As shown in FIG. 3, when the palm is close to the DMD reflector 2, the plurality of pixel reflectors 21 reflect incident light to the palm, and the FOV of the reflected light is large, so that the reflected light can cover the palm.

As shown in FIG. 4, when the palm is far from the DMD reflector 2, reflected light of the plurality of pixel reflectors 21 is focused to a center, so that the FOV of the reflected light is small, thereby enhancing light intensity of the light. In this way, the palm can be illuminated with low power consumption.

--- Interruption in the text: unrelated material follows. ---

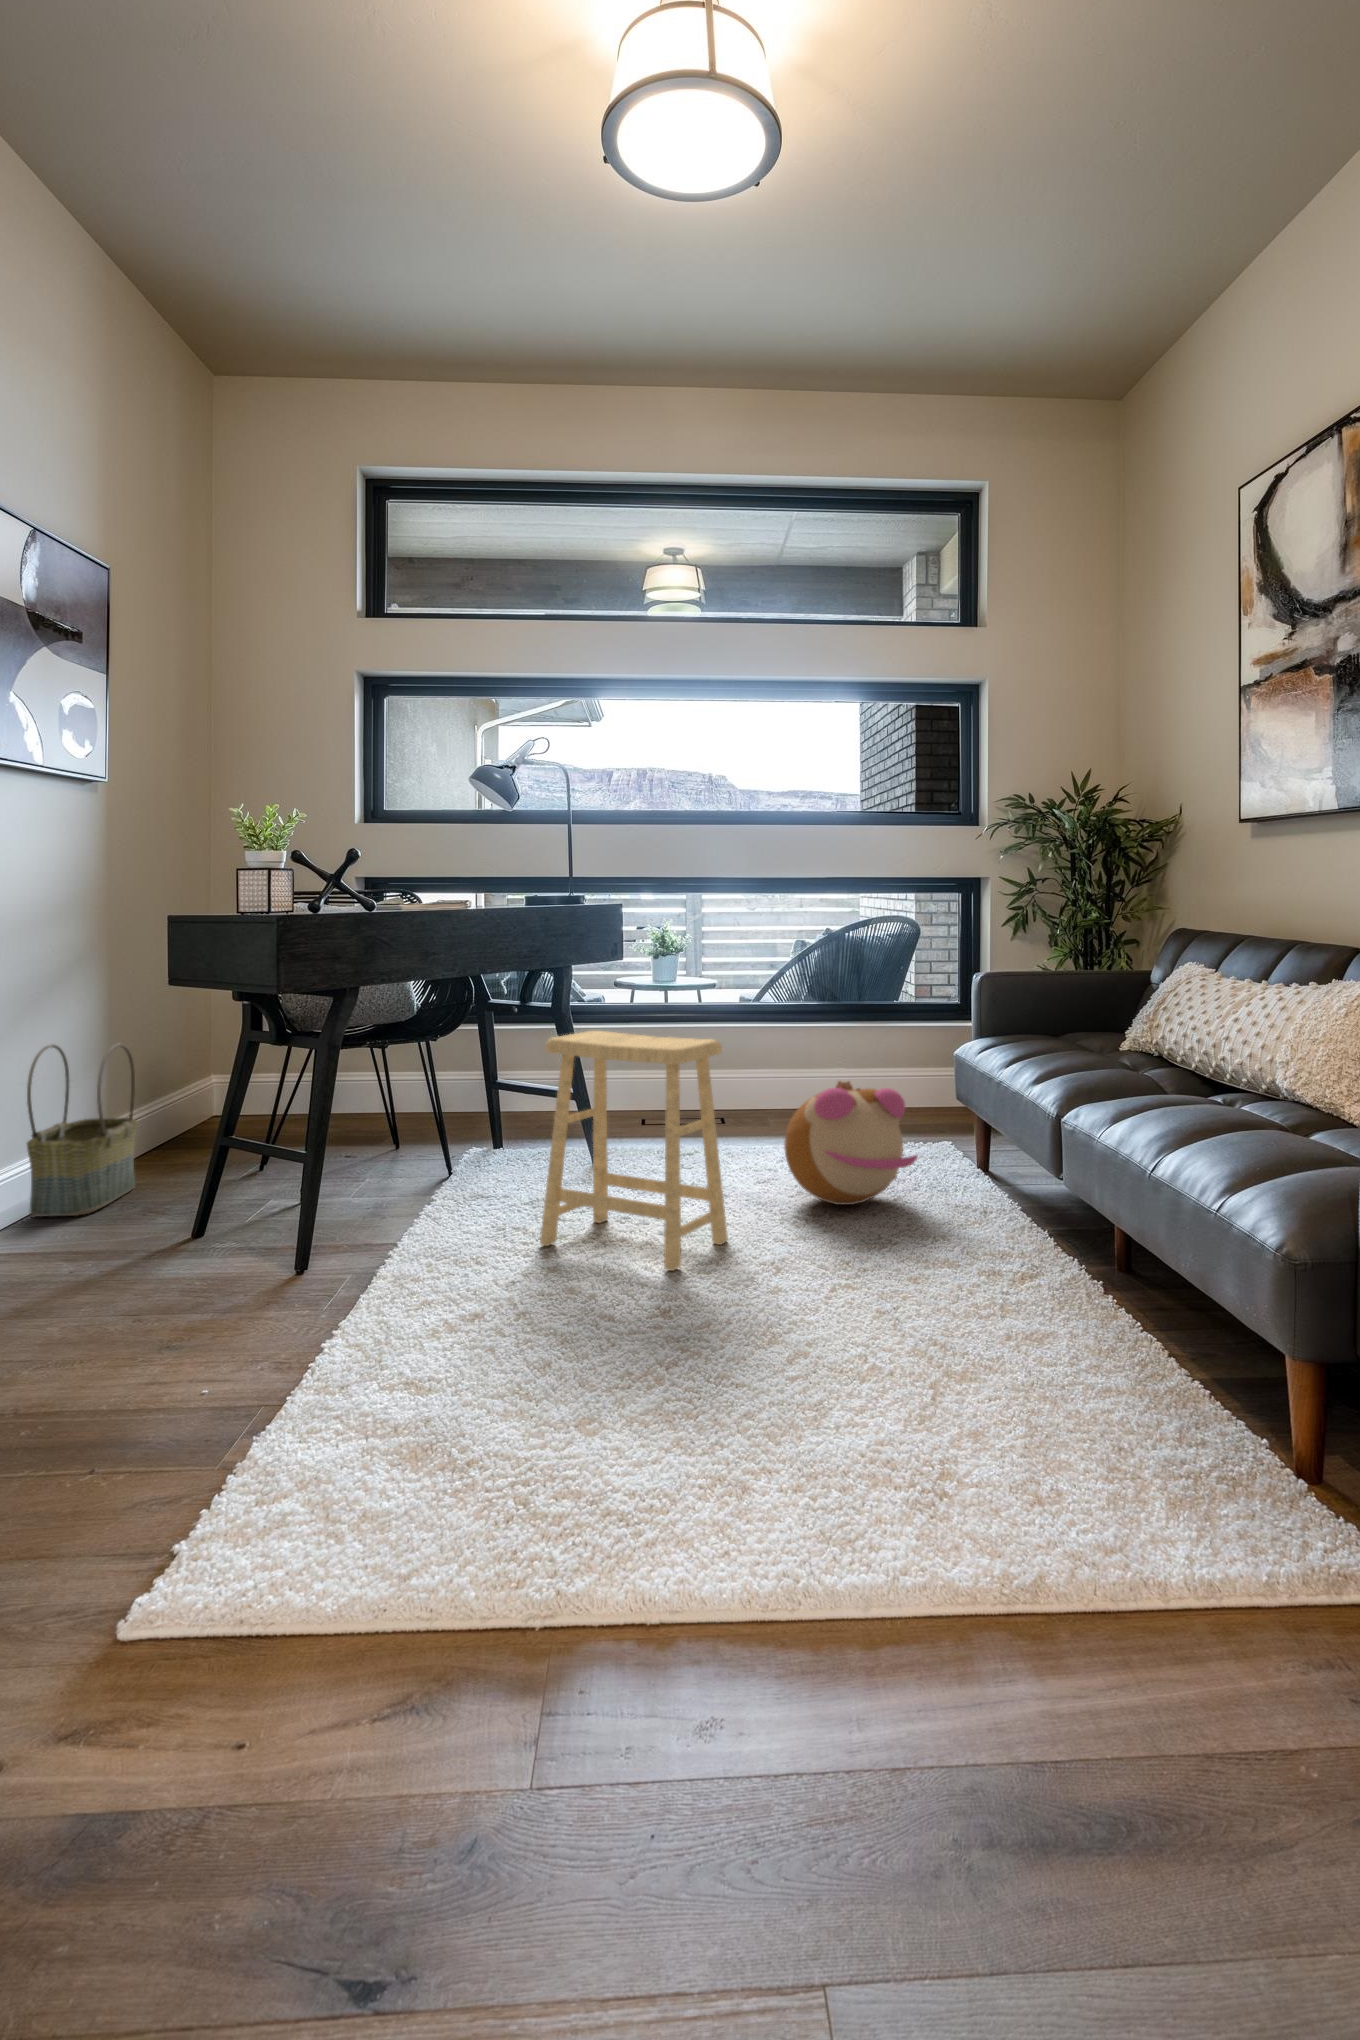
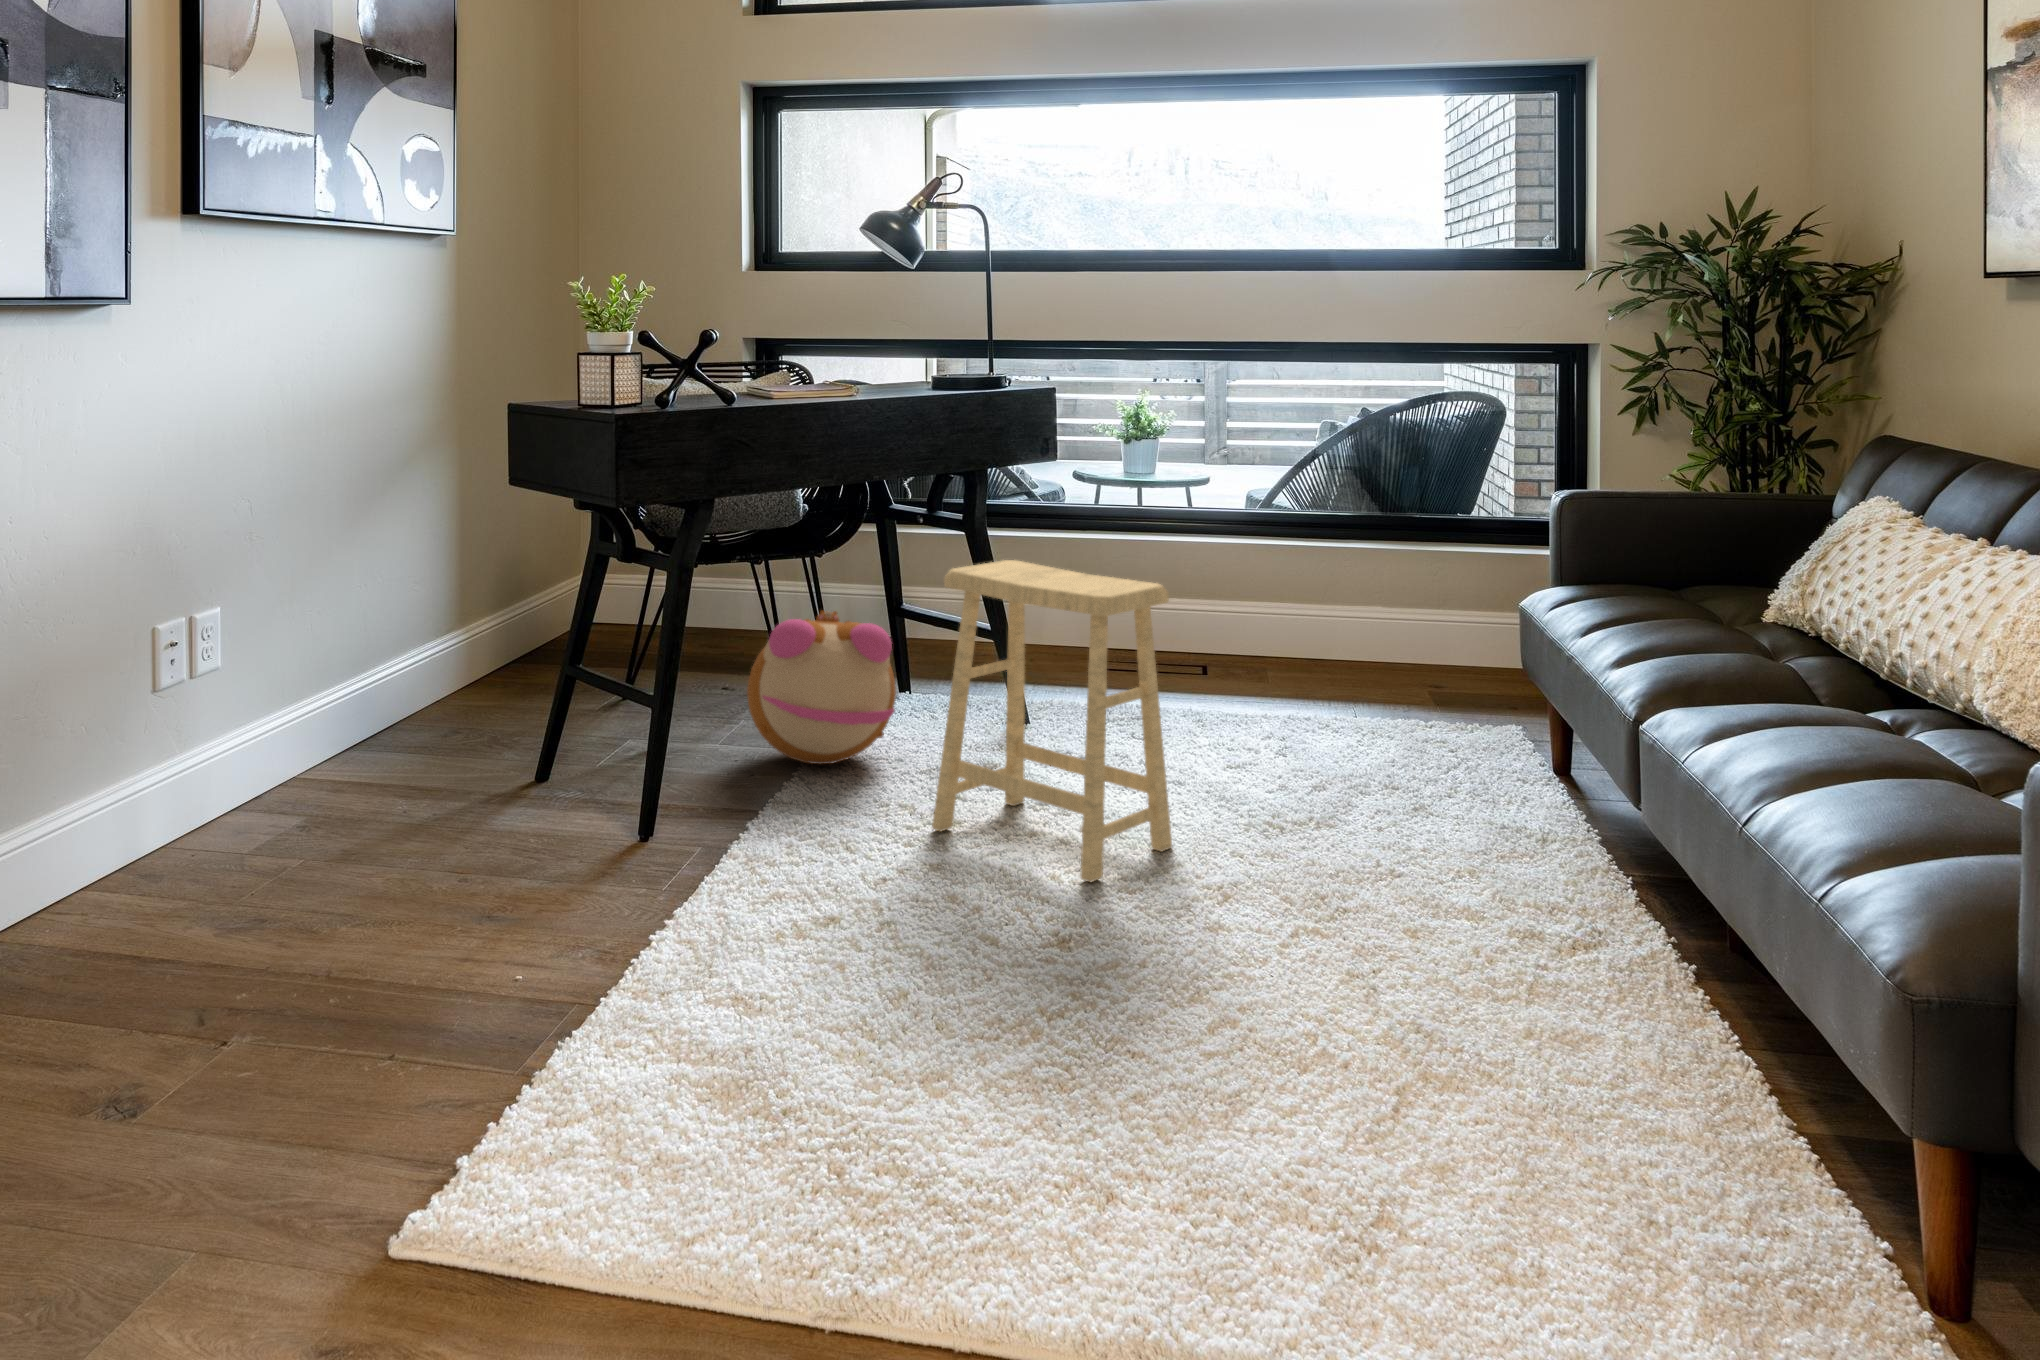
basket: present [27,1044,137,1217] -> none [367,537,490,740]
plush toy: present [784,1081,918,1205] -> present [747,611,896,764]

In addition, as shown in FIG. 5, the plurality of pixel reflectors 21 can also reflect partial light from an edge of the illuminating lamp 1 toward a center of the palm, and reflect partial light from a center of the illuminating lamp 1 toward an edge of the palm, thereby making brightness of the light on the palm more uniform and making the palm clearer.

In some examples, a resolution of the DMD reflector 2 is 1080p. In this way, the DMD reflector 2 can include more pixel reflectors 21, so that the DMD reflector 2 can more accurately adjust the FOV of the reflected light.

Certainly, in some other examples, the resolution of the DMD reflector 2 may be set to another resolution, such as 540p or 720p, based on an actual requirement. This is not specifically limited in this embodiment of the present disclosure.

In some examples, one illuminating lamp 1 is provided. The illuminating lamp 1 does not directly illuminate the palm, and instead, the DMD reflector 2 reflects light emitted by the illuminating lamp 1. In addition, the reflected light of the DMD reflector 2 is uniform. Therefore, there is no need to arrange a plurality of illuminating lamps 1 at a plurality of positions, thereby reducing overall power of the illumination system.

Certainly, in some other examples, a plurality of illuminating lamps 1 may be provided. This is not specifically limited in this embodiment of the present disclosure.

In some examples, the illuminating lamp 1 is a light emitting diode (LED). The LED can emit light of a specific wavelength at a specific angle, and achieve, as driven by different currents and duty cycles, different brightness variations according to an image acquisition need of the camera.

In some examples, the illuminating lamp 1 is an infrared lamp, that is, the illuminating lamp 1 emits infrared light.

In some other examples, the illuminating lamp 1 may alternatively emit visible light, or emit both infrared light and visible light. This is not specifically limited in this embodiment of the present disclosure.

An embodiment of the present disclosure further provides a palm scanning device. As shown in FIG. 1, the palm scanning device includes the foregoing illumination system.

As shown in FIG. 1, the palm scanning device further includes a camera 5. The camera 5 is configured to obtain a palm image.

According to the technical solutions provided in the embodiments of the present disclosure, the FOV of the illumination system in the palm scanning device is adjustable when the illumination system illuminates the palm, so that the palm scanning device (the camera 5) can obtain a clear palm image when the palm is close to or far from the palm scanning device.

The foregoing descriptions are merely some embodiments of the present disclosure, and are not intended to limit the present disclosure. Any modification, equivalent replacement, or improvement made within the principle of the present disclosure shall fall within the protection scope of the present disclosure.